- **TASK**:
Lift out each line of the data that holds "sides".

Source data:
== Segment start ==

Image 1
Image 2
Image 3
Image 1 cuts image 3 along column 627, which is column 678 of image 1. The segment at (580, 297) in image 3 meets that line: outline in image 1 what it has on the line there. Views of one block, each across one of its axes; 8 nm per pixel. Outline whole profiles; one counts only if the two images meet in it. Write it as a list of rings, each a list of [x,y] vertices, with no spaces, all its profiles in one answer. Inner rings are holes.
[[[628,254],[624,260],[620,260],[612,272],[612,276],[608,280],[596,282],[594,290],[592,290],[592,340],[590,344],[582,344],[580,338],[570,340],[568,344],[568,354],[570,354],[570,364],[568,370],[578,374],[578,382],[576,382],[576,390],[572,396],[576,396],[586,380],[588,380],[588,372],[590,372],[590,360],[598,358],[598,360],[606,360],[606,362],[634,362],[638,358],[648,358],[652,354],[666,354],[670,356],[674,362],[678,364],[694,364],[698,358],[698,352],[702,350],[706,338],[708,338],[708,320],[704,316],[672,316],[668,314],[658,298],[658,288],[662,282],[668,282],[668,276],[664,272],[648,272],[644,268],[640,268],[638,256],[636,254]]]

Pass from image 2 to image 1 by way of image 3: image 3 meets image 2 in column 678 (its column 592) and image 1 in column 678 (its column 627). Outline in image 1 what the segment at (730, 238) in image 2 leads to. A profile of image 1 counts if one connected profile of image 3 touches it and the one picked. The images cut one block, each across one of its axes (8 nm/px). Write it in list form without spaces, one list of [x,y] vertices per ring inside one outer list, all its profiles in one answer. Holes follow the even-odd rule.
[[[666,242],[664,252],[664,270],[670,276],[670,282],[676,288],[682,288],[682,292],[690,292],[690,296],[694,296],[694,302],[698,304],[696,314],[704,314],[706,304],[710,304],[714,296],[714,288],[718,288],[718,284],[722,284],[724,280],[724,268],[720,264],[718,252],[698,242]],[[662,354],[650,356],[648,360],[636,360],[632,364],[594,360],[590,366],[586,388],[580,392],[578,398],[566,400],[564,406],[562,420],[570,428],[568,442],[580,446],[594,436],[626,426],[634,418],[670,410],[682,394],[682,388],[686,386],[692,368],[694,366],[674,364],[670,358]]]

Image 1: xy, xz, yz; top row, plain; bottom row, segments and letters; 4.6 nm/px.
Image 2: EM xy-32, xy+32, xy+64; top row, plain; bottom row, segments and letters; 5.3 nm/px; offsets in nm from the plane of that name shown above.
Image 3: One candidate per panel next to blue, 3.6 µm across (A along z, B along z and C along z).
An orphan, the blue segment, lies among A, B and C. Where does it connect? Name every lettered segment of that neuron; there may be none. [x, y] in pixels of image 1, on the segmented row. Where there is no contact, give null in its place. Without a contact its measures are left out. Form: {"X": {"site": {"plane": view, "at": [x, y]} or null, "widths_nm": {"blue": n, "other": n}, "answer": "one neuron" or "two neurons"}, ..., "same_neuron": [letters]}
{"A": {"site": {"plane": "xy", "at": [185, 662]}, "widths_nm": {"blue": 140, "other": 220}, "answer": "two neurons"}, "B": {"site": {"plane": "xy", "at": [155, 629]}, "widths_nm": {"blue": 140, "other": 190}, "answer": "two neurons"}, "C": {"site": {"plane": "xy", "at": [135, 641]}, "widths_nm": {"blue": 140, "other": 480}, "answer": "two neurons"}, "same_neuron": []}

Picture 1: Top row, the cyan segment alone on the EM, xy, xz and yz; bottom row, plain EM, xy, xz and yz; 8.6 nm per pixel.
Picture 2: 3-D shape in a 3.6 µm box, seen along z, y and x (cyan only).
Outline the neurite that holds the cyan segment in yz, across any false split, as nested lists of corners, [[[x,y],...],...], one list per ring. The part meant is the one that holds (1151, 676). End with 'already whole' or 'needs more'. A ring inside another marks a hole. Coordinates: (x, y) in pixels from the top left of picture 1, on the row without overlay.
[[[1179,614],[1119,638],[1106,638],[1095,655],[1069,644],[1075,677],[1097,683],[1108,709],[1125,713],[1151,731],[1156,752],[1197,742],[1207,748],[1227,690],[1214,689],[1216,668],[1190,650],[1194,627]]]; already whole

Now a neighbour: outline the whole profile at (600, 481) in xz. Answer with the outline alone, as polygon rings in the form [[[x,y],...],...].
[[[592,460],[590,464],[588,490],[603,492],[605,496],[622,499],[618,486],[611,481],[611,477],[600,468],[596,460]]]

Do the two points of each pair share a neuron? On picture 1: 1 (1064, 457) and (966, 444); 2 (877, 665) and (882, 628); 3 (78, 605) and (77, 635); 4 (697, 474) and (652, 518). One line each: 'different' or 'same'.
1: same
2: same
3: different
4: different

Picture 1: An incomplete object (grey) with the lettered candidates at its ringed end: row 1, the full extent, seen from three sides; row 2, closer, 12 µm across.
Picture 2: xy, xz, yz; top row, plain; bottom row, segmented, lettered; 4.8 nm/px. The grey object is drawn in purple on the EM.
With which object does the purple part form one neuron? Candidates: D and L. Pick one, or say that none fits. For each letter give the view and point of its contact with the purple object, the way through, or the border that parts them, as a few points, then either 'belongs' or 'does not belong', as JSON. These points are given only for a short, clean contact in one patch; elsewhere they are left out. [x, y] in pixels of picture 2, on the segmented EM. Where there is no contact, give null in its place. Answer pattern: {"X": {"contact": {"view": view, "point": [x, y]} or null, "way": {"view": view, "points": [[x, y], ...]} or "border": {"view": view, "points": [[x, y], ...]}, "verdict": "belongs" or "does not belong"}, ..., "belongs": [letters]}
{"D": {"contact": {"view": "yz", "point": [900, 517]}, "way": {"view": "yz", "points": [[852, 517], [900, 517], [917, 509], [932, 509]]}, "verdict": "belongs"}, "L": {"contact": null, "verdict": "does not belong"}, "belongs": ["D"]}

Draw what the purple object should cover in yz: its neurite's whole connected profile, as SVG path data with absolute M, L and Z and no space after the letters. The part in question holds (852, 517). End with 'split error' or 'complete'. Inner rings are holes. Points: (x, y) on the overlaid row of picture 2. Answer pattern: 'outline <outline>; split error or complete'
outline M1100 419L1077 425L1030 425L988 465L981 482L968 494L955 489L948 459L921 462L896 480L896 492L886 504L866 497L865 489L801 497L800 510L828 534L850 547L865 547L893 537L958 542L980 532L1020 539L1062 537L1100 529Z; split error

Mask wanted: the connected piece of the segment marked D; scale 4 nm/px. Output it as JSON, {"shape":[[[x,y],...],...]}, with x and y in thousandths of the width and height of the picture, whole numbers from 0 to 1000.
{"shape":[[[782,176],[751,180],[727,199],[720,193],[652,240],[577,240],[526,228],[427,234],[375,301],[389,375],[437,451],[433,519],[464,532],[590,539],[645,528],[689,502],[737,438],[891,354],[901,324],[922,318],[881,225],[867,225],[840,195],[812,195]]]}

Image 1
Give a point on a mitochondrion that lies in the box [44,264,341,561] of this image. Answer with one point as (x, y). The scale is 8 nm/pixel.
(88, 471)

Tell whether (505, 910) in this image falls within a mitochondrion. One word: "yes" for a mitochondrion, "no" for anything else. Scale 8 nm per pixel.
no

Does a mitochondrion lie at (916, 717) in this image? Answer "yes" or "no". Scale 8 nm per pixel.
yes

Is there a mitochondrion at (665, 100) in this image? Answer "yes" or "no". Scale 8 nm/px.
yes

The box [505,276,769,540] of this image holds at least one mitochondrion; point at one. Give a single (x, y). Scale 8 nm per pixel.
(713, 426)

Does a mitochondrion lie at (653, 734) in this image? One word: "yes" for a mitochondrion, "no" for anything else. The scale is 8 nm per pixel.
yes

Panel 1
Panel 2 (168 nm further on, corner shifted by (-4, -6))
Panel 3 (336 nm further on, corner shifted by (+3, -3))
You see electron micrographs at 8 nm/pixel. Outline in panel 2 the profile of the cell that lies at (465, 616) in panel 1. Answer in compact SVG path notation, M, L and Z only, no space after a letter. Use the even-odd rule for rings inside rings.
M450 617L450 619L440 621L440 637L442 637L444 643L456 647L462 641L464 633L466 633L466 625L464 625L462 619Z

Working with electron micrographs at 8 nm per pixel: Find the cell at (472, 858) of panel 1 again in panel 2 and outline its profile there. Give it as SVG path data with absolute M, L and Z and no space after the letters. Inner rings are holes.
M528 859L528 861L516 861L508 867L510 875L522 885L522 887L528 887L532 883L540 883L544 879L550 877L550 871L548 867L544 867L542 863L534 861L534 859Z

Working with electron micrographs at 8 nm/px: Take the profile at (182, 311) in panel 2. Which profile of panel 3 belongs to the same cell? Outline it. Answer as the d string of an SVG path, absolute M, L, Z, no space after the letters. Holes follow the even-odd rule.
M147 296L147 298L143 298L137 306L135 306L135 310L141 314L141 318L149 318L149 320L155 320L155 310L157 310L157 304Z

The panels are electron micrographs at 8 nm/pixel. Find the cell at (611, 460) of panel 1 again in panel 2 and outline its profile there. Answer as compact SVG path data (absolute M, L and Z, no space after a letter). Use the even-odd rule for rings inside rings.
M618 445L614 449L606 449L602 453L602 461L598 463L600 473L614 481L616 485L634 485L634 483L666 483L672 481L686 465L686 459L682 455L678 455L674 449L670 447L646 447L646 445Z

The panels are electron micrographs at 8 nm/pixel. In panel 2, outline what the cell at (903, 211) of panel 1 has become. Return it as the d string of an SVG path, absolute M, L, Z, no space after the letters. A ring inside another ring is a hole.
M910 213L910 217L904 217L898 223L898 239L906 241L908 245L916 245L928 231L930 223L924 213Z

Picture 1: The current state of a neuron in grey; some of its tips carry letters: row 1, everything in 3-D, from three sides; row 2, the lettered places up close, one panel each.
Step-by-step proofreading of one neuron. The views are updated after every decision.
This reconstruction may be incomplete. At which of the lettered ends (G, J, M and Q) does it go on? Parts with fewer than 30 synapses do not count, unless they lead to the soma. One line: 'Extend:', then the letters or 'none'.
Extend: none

== Segment end ==

- **TASK SOLUTION**:
Picture 1: An incomplete object (grey) with the lettered candidates at its ringed end: row 1, the full extent, seen from three sides; row 2, closer, 12 µm across.
Picture 1: The current state of a neuron in grey; some of its tips carry letters: row 1, everything in 3-D, from three sides; row 2, the lettered places up close, one panel each.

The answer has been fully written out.